Where this anime really shines is its soundtrack by Go Shiina. This may be the first time since Yoko Kanno’s work on Ghost in the Shell: Stand Alone Complex that a soundtrack has been completely diverse yet fits the tone and setting perfectly. The pieces of music used in the show range from minimalist and melancholic Piano sonata’s such as the track “Promises in the Snow” all the way through to the track “Shoko” which is a strange mixture of Metal, Hip-Hop, Classical and Electronica which comes together surprisingly well. However, the real meat of this soundtrack comes from the absolutely incredible symphonic pieces which are very reminiscent of Joe Hisaishi’s work on Princess Mononoke and capture the emotions and events shown on screen incredibly well.
I wouldn’t usually talk about the opening theme of show, but damn, the track Koko by Tamurapan may be the one of best Anime OPs I have ever heard really, it captures the feeling of the show perfectly and is just is bloody good song all around. There is also the insert song “The Secret of My Life” which is not only a great track, but is used exceptionally well in the context of the show.

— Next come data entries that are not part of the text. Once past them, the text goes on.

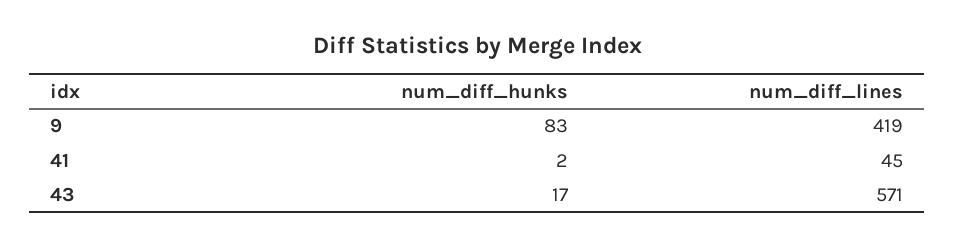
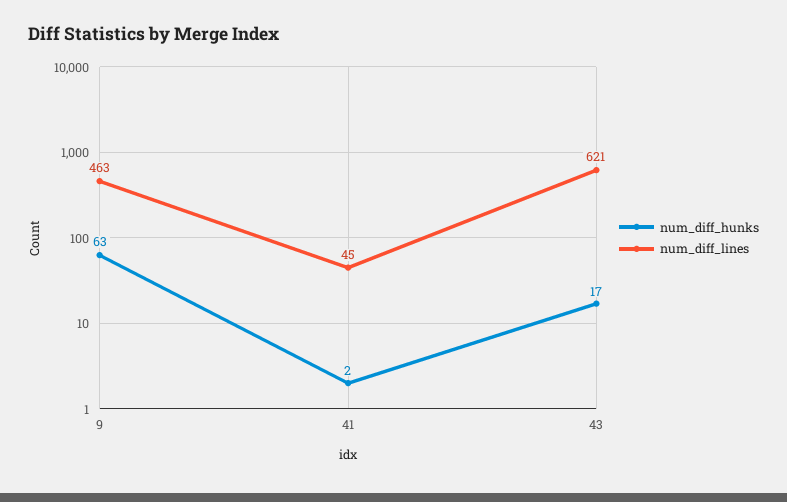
  {
    "num_diff_hunks": {
-     "9": 83,
+     "9": 63,
      "41": 2,
      "43": 17
    },
    "num_diff_lines": {
-     "9": 419,
+     "9": 463,
      "41": 45,
-     "43": 571
+     "43": 621
    }
  }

To me Kyousougiga is a masterpiece as it is everything an excellent anime should be. However, its budget really holds it back from being perfect and that is where the flaws really appear so I cannot give this show a 10 from an objective stand point although I personally think it does deserve it on enjoyment alone. The show is full of heart and passion and I really feel that the people who worked on this really did make the best of the resources that they had and with a higher budget this show would be perfect to me.
+ Absolutely beautiful art and soundtrack.
+ Great characters and a unique story.
+ Surprisingly deep and thought-provoking.
- The narrative and animation is weaker in the second half at points.
- Fans of the ONAs and OVA may be disappointed in the change of direction.
- Some side characters could have had better development.